Rafka membalikkan tubuhnya, menatap dokter senior yang sebenarnya adalah orang kepercayaan sang ayah.
"Belum saatnya, masih ada sesuatu yang harus aku lakukan dan Pak Adam seharusnya tetap menjaga rahasia ini. Nanti kalau sudah saatnya, pasti aku akan mengungkapkan identitasku," jawab Rafka datar dan dingin.
"Baiklah, Pak. Saya hanya menurut saja, jadi kita akan mengalihkan semuanya pada dokter Reno?"
"Hem, masih sesuai dengan rencana."
Setelah itu Rafka memutuskan untuk keluar dari dalam ruangan itu dan melepaskan jas kedokterannya. Banyak para perawat dan dokter wanita yang menatap kagum dengan Rafka. Pria itu memang memiliki sejuta pesona, bukan hanya tampan tetapi dia memiliki wibawa yang tidak terbantahkan.

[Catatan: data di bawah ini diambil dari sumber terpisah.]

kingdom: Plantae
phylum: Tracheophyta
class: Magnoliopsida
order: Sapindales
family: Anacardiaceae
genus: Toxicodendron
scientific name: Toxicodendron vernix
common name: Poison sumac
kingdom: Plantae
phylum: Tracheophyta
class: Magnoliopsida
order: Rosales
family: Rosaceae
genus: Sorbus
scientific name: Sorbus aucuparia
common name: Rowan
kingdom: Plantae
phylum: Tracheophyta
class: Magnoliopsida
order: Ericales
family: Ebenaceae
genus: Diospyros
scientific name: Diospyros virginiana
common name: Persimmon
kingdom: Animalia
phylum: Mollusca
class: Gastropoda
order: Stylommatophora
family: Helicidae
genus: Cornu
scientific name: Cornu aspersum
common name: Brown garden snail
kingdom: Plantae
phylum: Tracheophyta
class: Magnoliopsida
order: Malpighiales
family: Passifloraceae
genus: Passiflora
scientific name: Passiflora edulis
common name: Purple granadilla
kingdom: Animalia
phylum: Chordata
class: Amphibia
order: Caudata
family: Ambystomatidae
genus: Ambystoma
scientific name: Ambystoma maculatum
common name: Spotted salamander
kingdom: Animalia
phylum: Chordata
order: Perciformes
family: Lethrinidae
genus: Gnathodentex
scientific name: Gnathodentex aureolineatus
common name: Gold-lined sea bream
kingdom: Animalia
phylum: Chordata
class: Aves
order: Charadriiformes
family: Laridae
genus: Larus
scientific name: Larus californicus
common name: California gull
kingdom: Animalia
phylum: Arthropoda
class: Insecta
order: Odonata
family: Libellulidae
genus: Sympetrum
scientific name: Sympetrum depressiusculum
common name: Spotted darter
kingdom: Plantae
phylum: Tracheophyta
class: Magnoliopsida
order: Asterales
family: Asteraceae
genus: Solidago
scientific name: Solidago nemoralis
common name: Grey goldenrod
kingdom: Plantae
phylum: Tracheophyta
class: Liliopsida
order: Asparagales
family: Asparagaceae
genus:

Rafka melihat Kendra berjalan menuju IGD, mata pria itu tiba-tiba menggelap melihat sosok kekasih Maureen tersebut. Tangannya mengepal kuat dan sekelebat bayangan masa lalu tiba-tiba terlintas di pikirannya.
"Aku akan membuat Maureen tahu siapa kau sebenarnya. Pria yang menyebabkan dua nyawa melayang sia-sia tanpa membuatmu di penjara. Seharusnya Maureen tahu sejak dulu jika adik kesayangannya meninggal karena orang itu, begitu pun dengan Cynthia. Pria itu membunuh dua orang tanpa menyentuh. Sekarang aku sudah kembali dan aku akan membuat Maureen tahu sebenarnya!" batin Rafka.